For the Semantic Web to perform meaningful functions, computers must have access to information that is structured according to specific rules. Intelligent agents require this structure so they can perform automated reasoning. At present, the Resource Description Framework (RDF) provides this structure. Meaning on the Semantic Web is expressed in RDF. This meaning is expressed as a triple (subject, property/relation, and object). The subject and object each have an identifier provided by a Universal Resource Identifier (URI). These triples tying related things together and thus connect information elements on the Semantic Web.

 

6. Conclusions

 

Our project team has developed a technological infrastructure where we represent, encode, store, and publicize knowledge about a significant number of historical artifacts in a way consistent with contemporary Semantic Web technology. This technology includes abstract representation of data compatible with the WWW and based on defined representation standards. The resulting repository for historical knowledge, supported by highly accessible knowledge acquisition and distribution tools, is a noteworthy educational resource for students and educators.
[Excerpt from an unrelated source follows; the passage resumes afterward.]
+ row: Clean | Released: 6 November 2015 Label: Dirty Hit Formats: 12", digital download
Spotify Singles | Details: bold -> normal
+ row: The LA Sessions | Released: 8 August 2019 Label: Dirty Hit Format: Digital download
The AKADS system and its related Semantic Web technologies show great promise for continued contributions to the field of education.  Over the next few years this system will be expanded and the technologies it uses will be advanced. 

 

7. Bibliography

 

 

  1. Berners-Lee T., Hendler, J., Lassila, O “The Semantic Web”, Scientific American, May 2001.

 

  1. Fensel, D., Hendler, J. Lieberman, H., and Wahlster, W. eds. Spinning The Semantic Web  Bringing the World Wide Web to its Full Potential , MIT Press Cambridge Massachusetts,London, England 2003.

 

  1. Keeling, H."Developing an Intelligent Educational Agent with Disciple ". In The International Journal of Artificial Intelligence in Education (IJAIED) Vol. 10.2 May, 1999.

 

  1. Keeling, H. "A Methodology for Building Intelligent Educational Agents", In Proceeding of the 9th International Conference on Artificial Intelligence in Education (AI-ED 99). Lemans, France, July 1999.

 

  1. Keeling, H. "Developing Intelligent Educational Agents with the Disciple Learning Agent Shell". In Proceeding of the 4th International Conference, ITS '98, San Antonio, Texas, Springer Verlag, Aug., 1998.

 

  1. Keeling, H. Contributing writer to "Building Intelligent Agents: An Apprenticeship Multistrategy Learning Theory, Methodology, Tool and Case Studies", Academic Press, 1998.

 

  1. McLemee, S. “Internet Studies 1.0: a Disciple is Born, The Chronicle of High Education, March 30, 2001, Washington, DC.

 

  1. Wolpers, M. “Towards P2P-based information systems for E-Leaning using semantic Web technologies”, In the proceedings on the First International Workshop on the Semantic Web for Web-based Learning, June 16-20, 2003 Klagenfurt/Velden, Austria.